I have a job. It doesn’t pay. Actually, I have tons of jobs that don’t pay; writer, cook, cleaning lady, accountant, beekeeper, hospice volunteer, just to name a few. This is a job that just feels right.
In earlier stages of my life I took jobs I wanted, and never had to think about how bills would be paid. I was the accountant to our finances but had no input or control over the cash flow. I chose to work at the racetrack in San Fernando, Trinidad. No, let me rephrase that. I whined, cajoled and hung around until someone took pity on me. It was life altering in terms of my personal growth. I buried fears, mostly rational, and walked into those paddocks every day as the only female, the only caucasian, amid a sea of swirling horses and humanity.
Yep, that was me in 1980. Sexy in the Aerosmith T-shirt, right?
My new job is not so perilous or unusual, yet I think it will offer the same amount of self discovery. I am back to shoveling stalls, this time on a farm across town. The humans will be at work, so my few hours will be spent with five horses-currently of unknown personalities, two Vietnamese pigs who have already shown a distain for snuggling, and three inquisitive mini donkeys. .
There is no safety net this time. I look at the path I am on and remind myself of the Zen saying on my birthday collage, leap and the net will appear. Perhaps a foolhardy belief but the lunar pull of this job is too strong to ignore.

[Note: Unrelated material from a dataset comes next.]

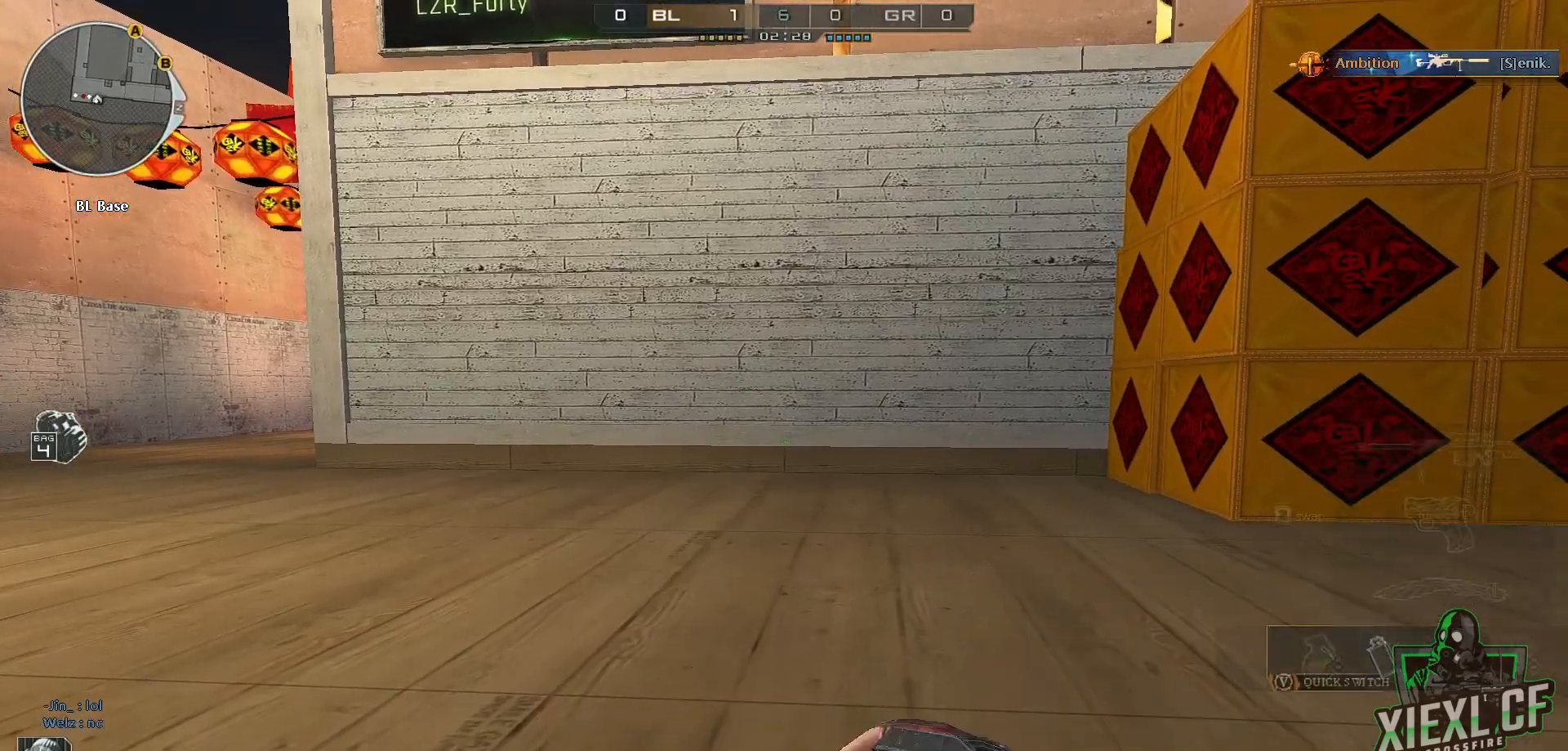
{"keys": [], "mouse": [], "events": [[17, "q", "down"], [117, "q", "up"], [217, "q", "down"], [351, "q", "up"], [451, "w", "up"]]}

I don’t know where it will lead to down the road, I just know it feels right.
For years when we owned the farm, my greatest joy was to get everyone off to school or work and settle in at the barn with the radio on NPR and steaming cup of coffee. My barn was always cleaner than my house, cleaner than most people’s houses in fact. There is something beyond the aerobic exercise in slinging shit into a wheelbarrow. Your mind is totally freed from the activity your body is engaged in. I am looking forward to those morning meditations and promise to introduce you to my new “kids.”